Quando ela entrou em regime de confinamento devido à pandemia de covid-19, estancou muito do que caracteriza a vida normal. No entanto os problemas mais fundamentais e estruturais do país continuaram. O racismo sistêmico é um deles, com numerosos exemplos nos últimos meses, mesmo com a vida normal paralisada.

Em fevereiro, um vídeo mostrou Ahmaud Arbery, um homem negro, ser fuzilado por dois "vigilantes" brancos ao sair para dar uma corrida em Geórgia.

Em outro, vê-se uma mulher chamar a polícia no Central Park de Nova York, porque um negro lhe pedira para seguir os regulamentos do parque e colocar seu cão na coleira. Aos policiais, ela alega falsamente que o "homem afro-americano" estava ameaçando a ela e a seu animal de estimação.

À medida que a pandemia se expandiu, a população de cor sofreu taxas de letalidade desproporcionalmente elevadas pelo coronavírus – mais um efeito colateral da desigualdade e racismo sistêmicos. No entanto, quando manifestantes brancos ocuparam diversas câmaras estaduais em protesto às medidas de confinamento, berrando, intimidando e até cuspindo nos agentes da ordem, estes os trataram com cuidado extremo, num gritante lembrete de que brancos recebem tratamento diferente pela polícia.

Assim como praticamente qualquer tópico nos Estados Unidos no momento, o papel da polícia e da Justiça criminal é visto ao longo de linhas políticas e raciais. Os protestos de 2015 em Ferguson levaram à criação do Black Lives Matter (Vidas negras importam), um movimento visando aumentar a consciência do racismo sistêmico e combater os vieses individuais e coletivos que o perpetuam.

Repórter negro da CNN é preso ao vivo em Minneapolis

Em reação, nasceram contramovimentos com os slogans All Lives Matter (Todas as vidas importam), afirmando a crença de que os americanos vivem numa sociedade que não vê cor, e Blue Lives Matter (Vidas azuis importam), promovendo a visão de que os policiais são heróis supostamente incriminados em violência de fundo racial.

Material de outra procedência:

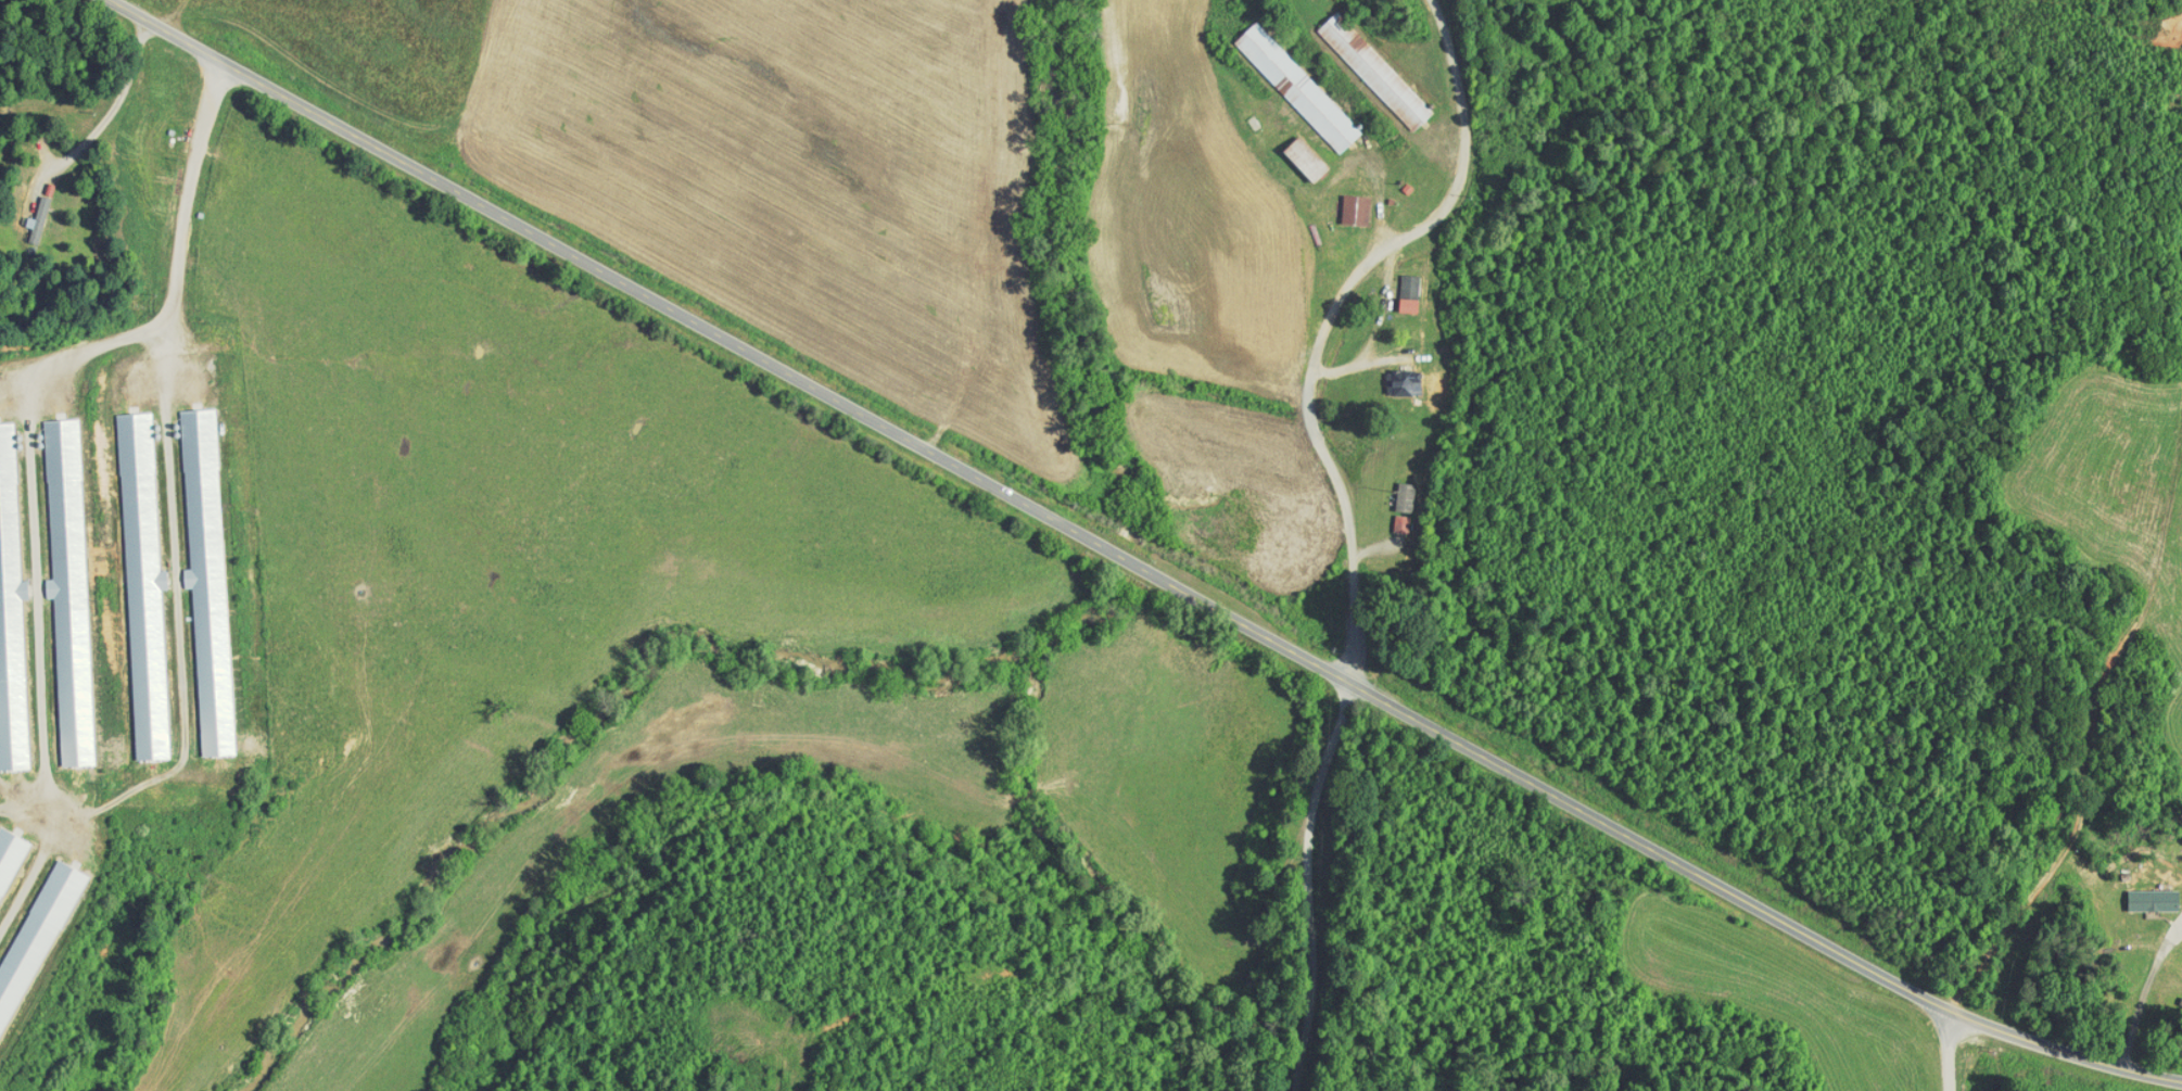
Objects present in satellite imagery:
building: (1362, 63)
building: (1285, 80)
road: (104, 95)
road: (1466, 145)
building: (1292, 152)
road: (178, 192)
building: (1342, 203)
building: (25, 213)
building: (1396, 286)
road: (1322, 454)
building: (1393, 490)
road: (1035, 503)
building: (1390, 517)
building: (194, 572)
building: (130, 579)
building: (56, 583)
building: (5, 643)
road: (2090, 732)
building: (4, 839)
road: (1309, 880)
building: (2140, 893)
building: (27, 914)
road: (1950, 1051)
road: (2060, 1054)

Não é surpresa esses movimentos serem basicamente sustentados por brancos de tendência conservadora. Enquetes têm mostrado consistentemente que a confiança na polícia é mais forte entre os eleitores republicanos, brancos e mais idosos, enquanto apenas uma minoria dos hispânicos, afro-americanos, jovens e democratas partilha essa confiança.

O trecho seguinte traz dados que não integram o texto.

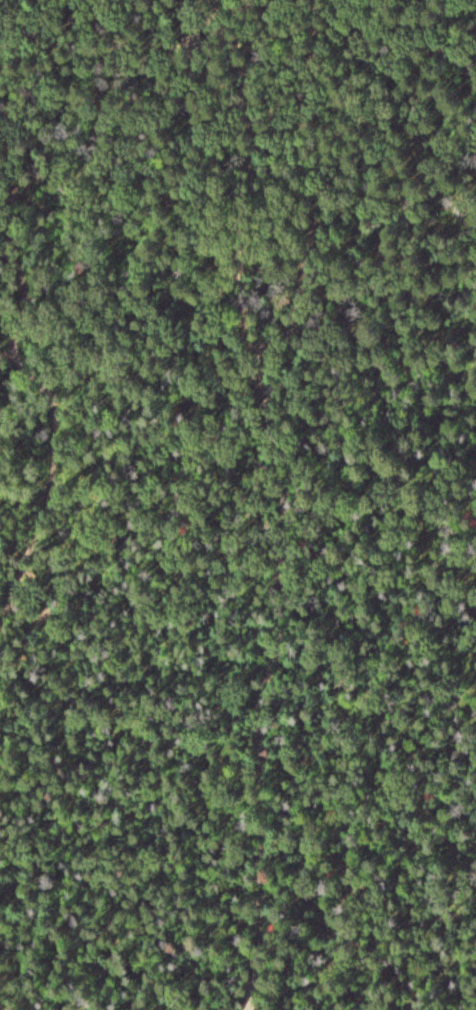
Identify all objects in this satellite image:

Em 2020, essas linhas demográficas, raciais e políticas opostas se encontro num grau máximo de antagonismo, alimentando a incessante fragmentação e tribalismo do país. Esses grupos são ativamente separados por líderes políticos oportunistas como o presidente Donald Trump, cuja colocação na Casa Branca é um resultado direto dessa alta polarização e das guerras culturais resultantes.

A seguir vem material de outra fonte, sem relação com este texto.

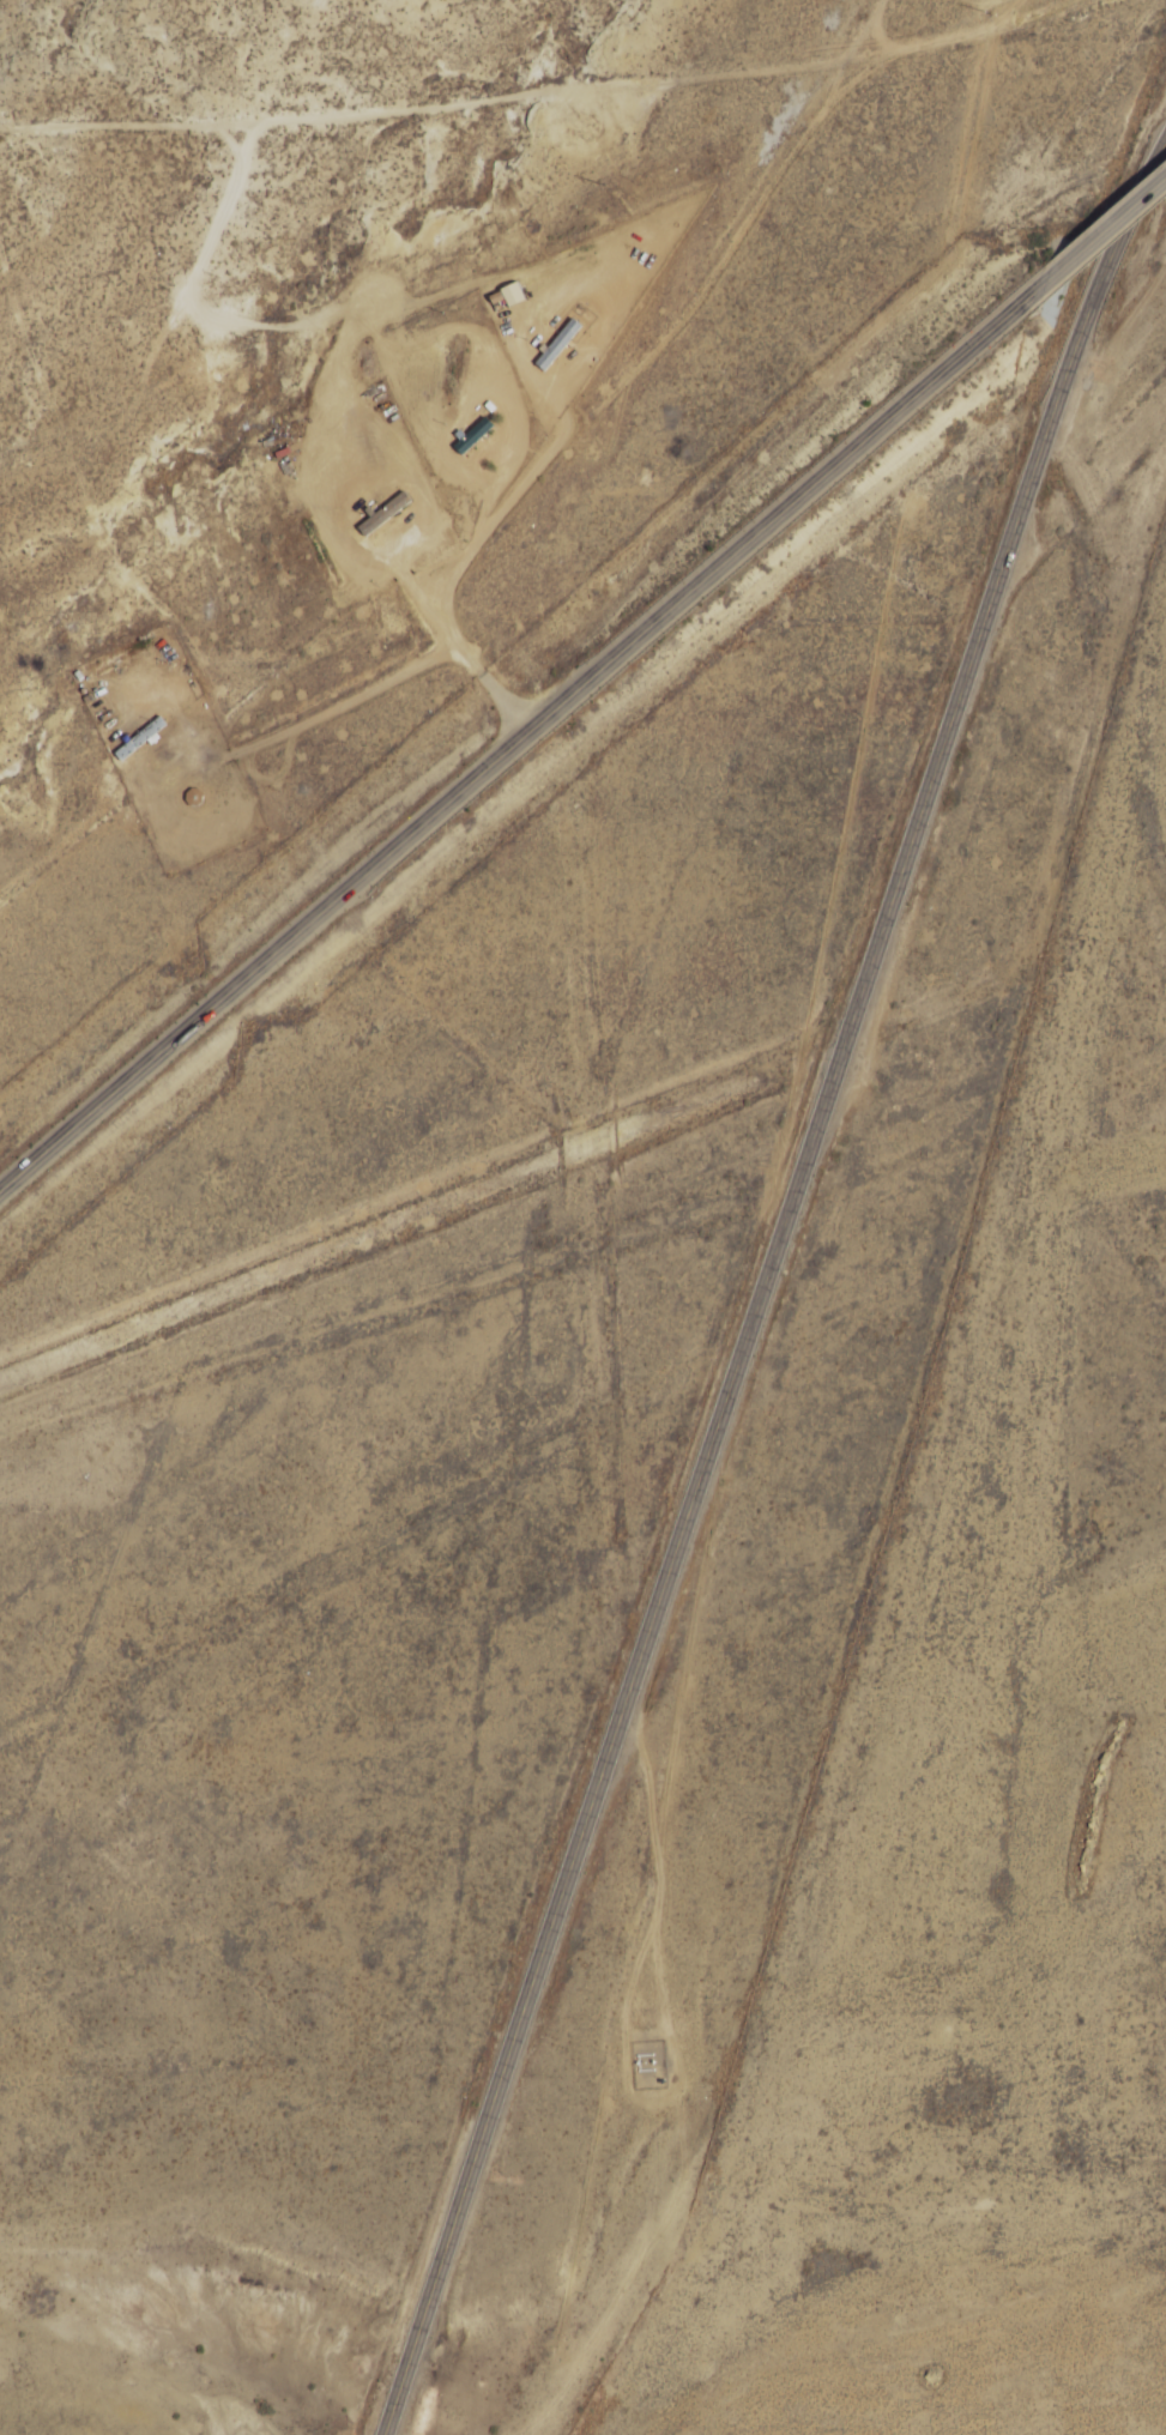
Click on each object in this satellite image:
road: (1097, 235)
building: (512, 294)
building: (557, 343)
building: (472, 434)
road: (784, 512)
building: (384, 513)
building: (140, 738)
road: (270, 963)
road: (673, 1114)
road: (768, 1284)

Num cabo-de-guerra como esse, o progresso é bloqueado, e as ruas dos EUA seguirão suscetíveis à violência.

As estatísticas mostram, os estudos analisam, e vídeos como os do homicídio de George Floyd cristalizam o fato de que afro-americanos são desproporcionalmente mais visados pela polícia. No entanto, são muitos os americanos brancos incapazes de admitir que o sistema de Justiça criminal e a cultura policial do país os protegem e beneficiam.

Muitos americanos brancos não são capazes de admitir que o racismo permanece um problema social inerente, e que há necessidade premente de reformar as estruturas estatais, a fim de alcançar tratamento igual para os cidadãos que ela alega servir.

Essa incapacidade de uma parcela tão grande da América branca encarar seu próprio privilégio e empatizar com as experiências das minorias é a maior de todas as barreiras ao progresso e à reconciliação.

Quem é parte do problema tem que ser parte da solução. Os cidadãos de cor não podem, por conta própria, mudar um sistema que inerentemente tendencioso contra eles – e nem devem ser forçados a fazê-lo. Por toda a história, a mobilização negra tem requerido que uma massa crítica de brancos entre na luta para fazer a balança pender na direção ao progresso – durante o movimento abolicionista, pelo sufrágio negro, pelos direitos civis.

O mesmo vale para hoje. Mas será possível isso acontecer mais uma vez, numa época em que reina o tribalismo político? O desafio nunca foi tão grande, e nunca houve tanto em jogo. Se é para haver progresso no sentido de eliminar a injustiça e a violência racial, a complacência da América branca com o racismo sistêmico do país tem que acabar.